Identify the line with "(405, 296) = (241, 173): alarm"; copy word for word that line and every one after it, to the end of the listing. Exclude pictures.

### Provided information
* * *

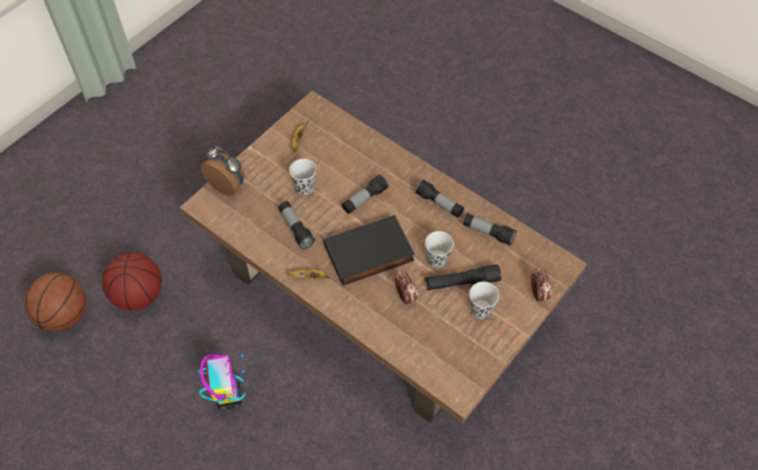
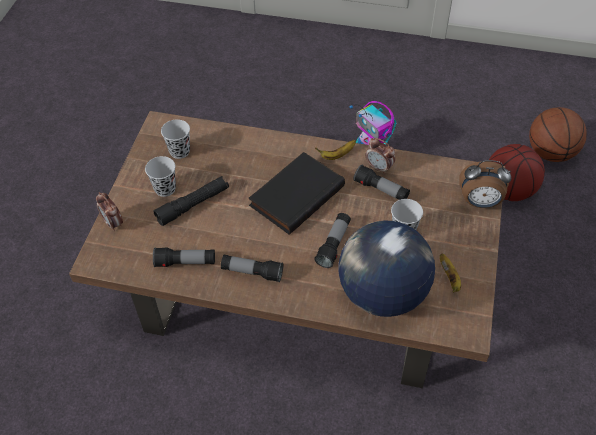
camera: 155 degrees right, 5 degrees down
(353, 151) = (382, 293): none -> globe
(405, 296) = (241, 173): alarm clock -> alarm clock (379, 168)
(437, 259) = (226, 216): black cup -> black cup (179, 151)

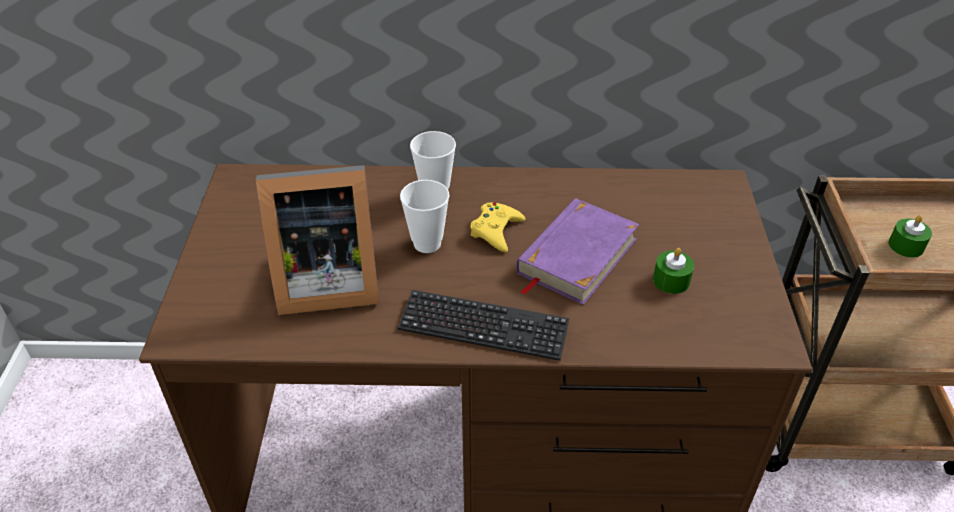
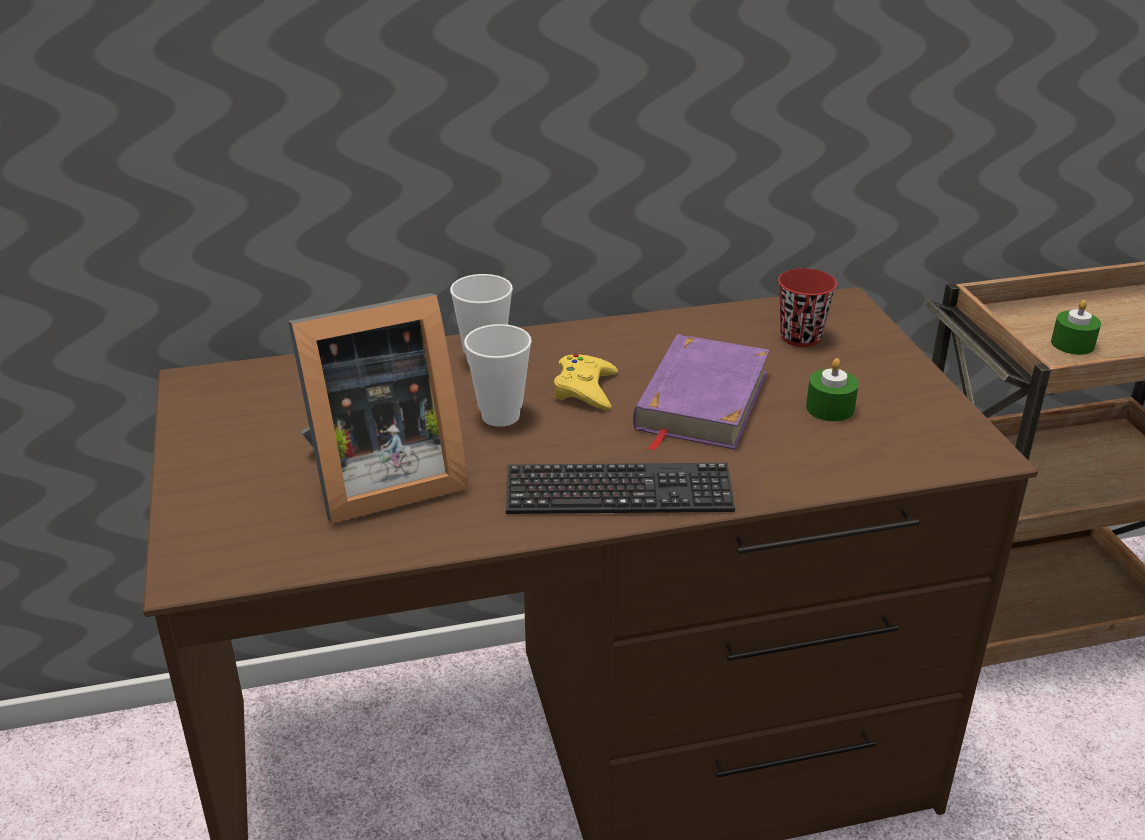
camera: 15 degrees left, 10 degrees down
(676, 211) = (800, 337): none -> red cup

* * *

### Written answer
(405, 296) = (241, 173): alarm clock -> alarm clock (379, 168)
(437, 259) = (226, 216): black cup -> black cup (179, 151)

camera: 15 degrees left, 10 degrees down
(676, 211) = (800, 337): none -> red cup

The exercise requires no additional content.